Still takes a couple assembly instructions to toggle, though. As the poster above noted, that can be a killer in an ISR.
Admin
I've never developed a time-critical, real-time system like the one you've described... but wouldn't your objections hold equally true for using a debugger as well?
Admin
Log4j is the way to go for trace/debug statements. Its configurable through a properties or XML file so it would be near impossible to forget debug and trace statements if the production environment is configured properly. As for performance, they have metrics that tell you the cost of a trace statement not writing anywhere. I have not worked with log4net but I am sure its very similar to log4j.
Admin
heh...You should try it Tephlon. Poughkeepsie is the first result returned if you google search "Pokipsy NY".
Admin
Admin
I was hoping it would turn out that they don't get paid for any time spent debugging code, or comments. Each line of code that is not in the final version or does not contribute to the program is $10 off his paycheck.
Admin
Erm ... He said he's writing reports for a banking system. I'm guessing that doesn't involve any time-critical embedded software. The fact that printf debugging is impractical for a rather specialized class of programming is hardly an argument against using it in cases where it is highly practical.
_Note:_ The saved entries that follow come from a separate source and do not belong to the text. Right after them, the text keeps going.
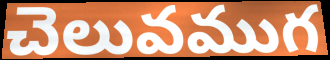
చెలువముగ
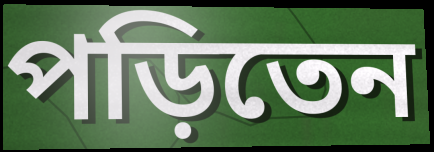
পড়িতেন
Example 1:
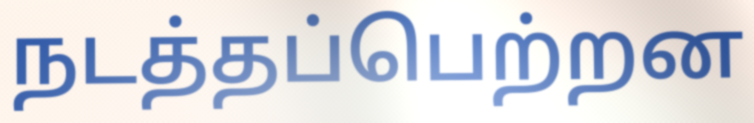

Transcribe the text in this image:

நடத்தப்பெற்றன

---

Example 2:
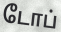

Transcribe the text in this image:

டோப்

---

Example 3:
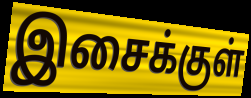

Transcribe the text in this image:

இசைக்குள்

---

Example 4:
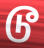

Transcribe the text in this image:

டூ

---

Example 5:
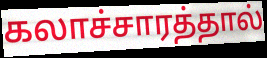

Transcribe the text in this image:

கலாச்சாரத்தால்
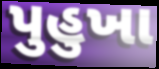
પુહુખા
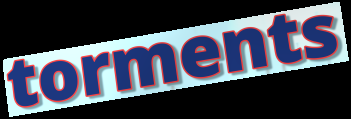
torments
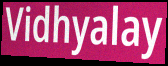
Vidhyalay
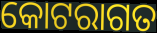
କୋଟରାଗତ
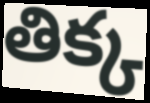
తిక్క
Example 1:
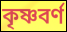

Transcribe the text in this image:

কৃষ্ণবর্ণ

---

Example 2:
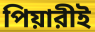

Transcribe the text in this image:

পিয়ারীই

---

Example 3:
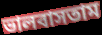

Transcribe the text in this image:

ভালবাসতাম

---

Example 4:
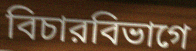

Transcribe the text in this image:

বিচারবিভাগে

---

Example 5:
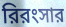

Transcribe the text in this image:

রিরংসার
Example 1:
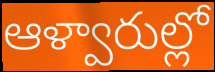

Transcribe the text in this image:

ఆళ్వారుల్లో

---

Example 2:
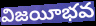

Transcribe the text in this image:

విజయీభవ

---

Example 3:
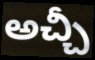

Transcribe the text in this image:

అచ్చీ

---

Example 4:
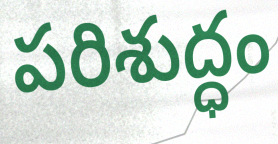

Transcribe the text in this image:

పరిశుద్ధం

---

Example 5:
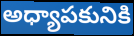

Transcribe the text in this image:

అధ్యాపకునికి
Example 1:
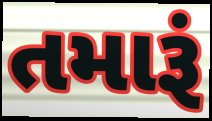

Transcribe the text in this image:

તમારૂં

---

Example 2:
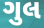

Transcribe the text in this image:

ગુલ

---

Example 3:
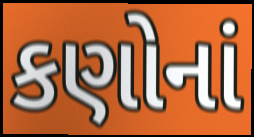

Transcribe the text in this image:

કણોનાં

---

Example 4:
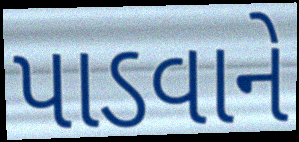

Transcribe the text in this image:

પાડવાને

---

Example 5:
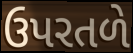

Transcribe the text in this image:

ઉપરતળે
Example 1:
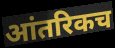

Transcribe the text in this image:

आंतरिकच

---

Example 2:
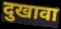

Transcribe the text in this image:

दुखावा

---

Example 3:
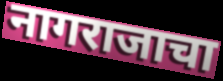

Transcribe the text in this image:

If one of those advocating printf debugging really meant to say, "This is the only debugging technique any programmer could ever possibly need in any real or hypothetical programming project", I would certainly agree that that was absurd. But your argument here is a little like saying, "Some people live in houseboats. Therefore automobiles are a stupid and useless idea as a means of commuting, because if you tried to drive one to your houseboat, you'd sink to the bottom of the river."
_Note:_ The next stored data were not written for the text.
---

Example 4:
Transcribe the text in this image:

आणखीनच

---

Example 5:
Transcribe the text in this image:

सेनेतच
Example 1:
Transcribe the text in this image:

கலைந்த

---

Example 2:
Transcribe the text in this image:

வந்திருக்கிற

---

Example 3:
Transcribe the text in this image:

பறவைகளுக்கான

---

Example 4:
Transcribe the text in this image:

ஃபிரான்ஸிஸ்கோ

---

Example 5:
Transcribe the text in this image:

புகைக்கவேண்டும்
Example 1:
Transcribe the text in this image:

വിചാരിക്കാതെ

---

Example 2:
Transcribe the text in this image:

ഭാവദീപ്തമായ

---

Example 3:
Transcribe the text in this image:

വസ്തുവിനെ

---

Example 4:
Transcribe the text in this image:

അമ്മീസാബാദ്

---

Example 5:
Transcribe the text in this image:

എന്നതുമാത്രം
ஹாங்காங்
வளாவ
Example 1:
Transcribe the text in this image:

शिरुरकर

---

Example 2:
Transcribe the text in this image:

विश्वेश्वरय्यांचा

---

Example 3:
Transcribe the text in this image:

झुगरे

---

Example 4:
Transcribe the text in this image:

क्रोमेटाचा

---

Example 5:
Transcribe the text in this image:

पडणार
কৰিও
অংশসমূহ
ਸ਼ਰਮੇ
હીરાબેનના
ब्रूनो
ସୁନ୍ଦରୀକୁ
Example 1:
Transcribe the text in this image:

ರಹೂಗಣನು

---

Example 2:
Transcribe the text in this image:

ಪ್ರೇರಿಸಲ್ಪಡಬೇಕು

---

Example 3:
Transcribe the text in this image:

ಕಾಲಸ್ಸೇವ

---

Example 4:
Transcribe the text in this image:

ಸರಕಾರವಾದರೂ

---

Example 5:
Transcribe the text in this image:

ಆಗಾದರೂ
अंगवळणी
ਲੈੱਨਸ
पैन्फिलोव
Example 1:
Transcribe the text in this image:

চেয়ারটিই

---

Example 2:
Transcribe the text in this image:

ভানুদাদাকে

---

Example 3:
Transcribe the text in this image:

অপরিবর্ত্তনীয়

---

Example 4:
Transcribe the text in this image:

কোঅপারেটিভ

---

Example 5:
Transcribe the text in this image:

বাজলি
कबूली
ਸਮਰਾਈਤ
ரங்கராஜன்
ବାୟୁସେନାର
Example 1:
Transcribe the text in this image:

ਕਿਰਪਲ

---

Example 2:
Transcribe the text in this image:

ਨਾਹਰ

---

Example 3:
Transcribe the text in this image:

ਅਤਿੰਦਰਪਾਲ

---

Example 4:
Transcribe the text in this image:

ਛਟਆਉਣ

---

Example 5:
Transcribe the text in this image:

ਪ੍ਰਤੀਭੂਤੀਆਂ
And, umm, the alternative discussed was remote debugging tools. Are you saying that stepping through code with a debugger does NOT cause problems in time-critical embedded code? How fast can you press that "step" button, anyway?
Personally, I rarely use a debugging tool because I've found that 99% of the time, the time I spend single-stepping through code is just too tedious. I generally find it much easier to toss in a few printf's or the equivalent to display the relevant state at points where I think the problem might be. I only resort to a debugger when I am really lost. I've been at my present job 2 years and have used a debugger once.
Admin
Ohhhh, you want a debugger! Next thing you'll be wanting a compiler instead of hand-compiling your code like the rest of us. Aren't we getting awfully cushy here? Would you like the maid to bring you a cup of tea, sir?
Admin
There is no debugging task so onerous that it cannot be solved by throwing more grads at it.
Admin
HP compiler? I've had that problem before too.
Admin
Admin
"I've been at my present job 2 years and have used a debugger once"
So you're the bugger that eschews the debugger, eh?
When I get my hands on you....
Admin
I think this was anonymized from Credit Swisse, which uses Haskell as an internal language. Debugging Haskell is different, and can truly be best described as "looking at it" (the code). Assuming one is using the Turing complete type system to their advantage, if a program type checks but does something unexpected, one can narrow the problem down very quickly. Indeed, Haskell is used in high assurance environments specifically because of its easy verification.
Admin
"Next thing you'll be wanting a compiler instead of hand-compiling your code like the rest of us"
Hand-compiling code? CODE? You need a quasi-english language to spell out your program? Do you point out the words with your finger when you read?
Write it in native binary like a man, chuck.